HPOLDA

Recently, many long non-coding RNAs (lncRNAs) have been identified and characterized their biological functions; however, understanding their underlying molecular mechanisms related to diseases is still limited. To overcome the limitation in experimentally identifying disease-lncRNA associations, computational methods have been proposed as a powerful tool to predict such associations. These methods are usually based on the similarities between diseases or lncRNAs since it was reported that similar diseases are associated with functionally similar lncRNAs. Therefore, prediction performance is highly dependent on how well the similarities can be captured.
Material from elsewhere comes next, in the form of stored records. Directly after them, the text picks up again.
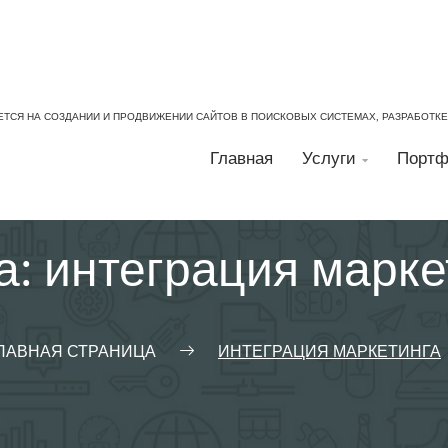
ЕТСЯ НА СОЗДАНИИ И ПРОДВИЖЕНИИ САЙТОВ В ПОИСКОВЫХ СИСТЕМАХ, РАЗРАБОТК
Главная
Услуги
Портф

а:
интеграция марке
ЛАВНАЯ СТРАНИЦА
ИНТЕГРАЦИЯ МАРКЕТИНГА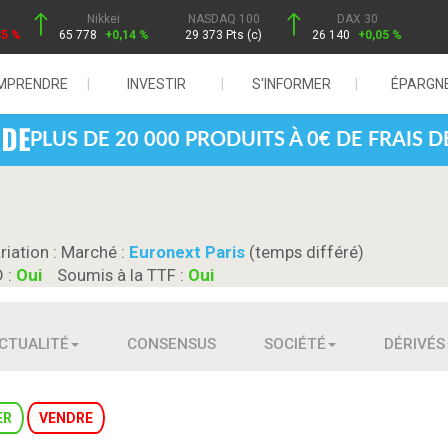
Nikkei
NASDAQ 100
DAX 30
85 %
65 778
+0,14 %
29 373 Pts (c)
26 140
+0,05 %
MPRENDRE
INVESTIR
S'INFORMER
ÉPARGN
PLUS DE 20 000 PRODUITS À 0€ DE FRAIS 
riation :
Marché :
Euronext Paris
(temps différé)
D :
Oui
Soumis à la TTF :
Oui
CTUALITÉ
CONSENSUS
SOCIÉTÉ
DÉRIVÉS
ER
VENDRE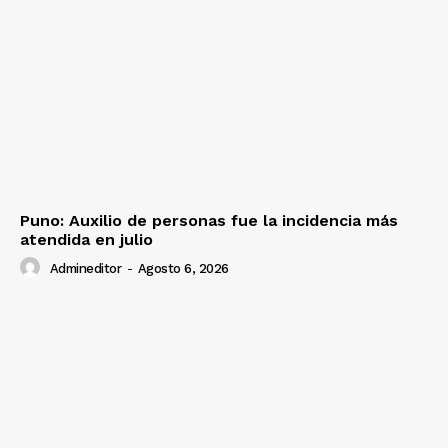
Puno: Auxilio de personas fue la incidencia más
atendida en julio
Admineditor
-
Agosto 6, 2026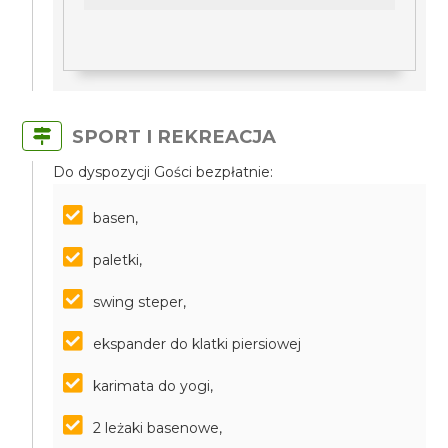
SPORT I REKREACJA
Do dyspozycji Gości bezpłatnie:
basen,
paletki,
swing steper,
ekspander do klatki piersiowej
karimata do yogi,
2 leżaki basenowe,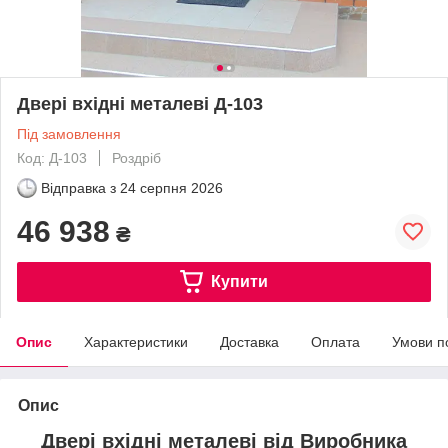
Двері вхідні металеві Д-103
Під замовлення
Код: Д-103
Роздріб
Відправка з
24 серпня 2026
46 938
₴
Купити
Опис
Характеристики
Доставка
Оплата
Умови п
Опис
Двері вхідні металеві від Виробника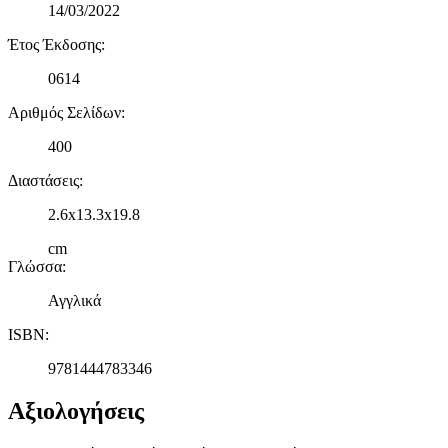
14/03/2022
Έτος Έκδοσης
:
0614
Αριθμός Σελίδων
:
400
Διαστάσεις
:
2.6x13.3x19.8
cm
Γλώσσα
:
Αγγλικά
ISBN
:
9781444783346
Αξιολογήσεις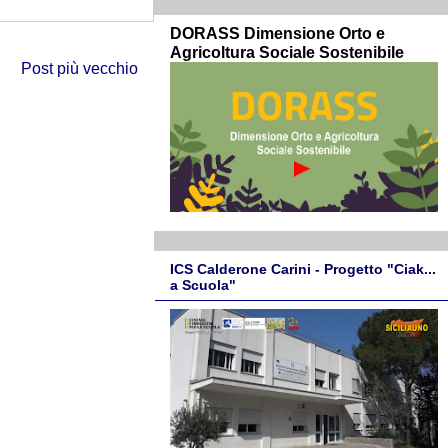
DORASS Dimensione Orto e
Agricoltura Sociale Sostenibile
Post più vecchio
ICS Calderone Carini - Progetto "Ciak...
a Scuola"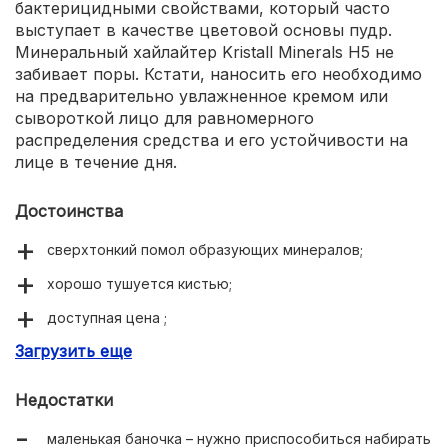
бактерицидными свойствами, который часто
выступает в качестве цветовой основы пудр.
Минеральный хайлайтер Kristall Minerals H5 не
забивает поры. Кстати, наносить его необходимо
на предварительно увлажненное кремом или
сывороткой лицо для равномерного
распределения средства и его устойчивости на
лице в течение дня.
Достоинства
сверхтонкий помол образующих минералов;
хорошо тушуется кистью;
доступная цена ;
Загрузить еще
натуральный состав;
несколько оттенков в коллекции.
Недостатки
маленькая баночка – нужно приспособиться набирать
Previous studies usually produce the similarity between two diseases by exactly mapping each disease to one Disease Ontology (DO) term, then use a semantic similarity measure to calculate the similarity between them. However, the problem of this approach is that a disease can be described by more than one DO term. Until now there is no annotation database of DO terms for diseases except for genes. In contrast, Human Phenotype Ontology (HPO), a controlled vocabulary database, is designed to fully annotate human disease phenotypes. Therefore, in this study, we constructed disease similarity networks/matrices using HPO instead of DO. Then, we used these networks/matrices as inputs of two representative machine learning-based and network-based ranking algorithms, i.e., regularized least square and heterogeneous graph based inference, respectively. The results showed that the prediction performance of the two algorithms on HPO-based is better than on DO-based networks/matrices. In addition, our method can predict 21 novel cancer-associated lncRNAs, which are supported by evidences in the literatures.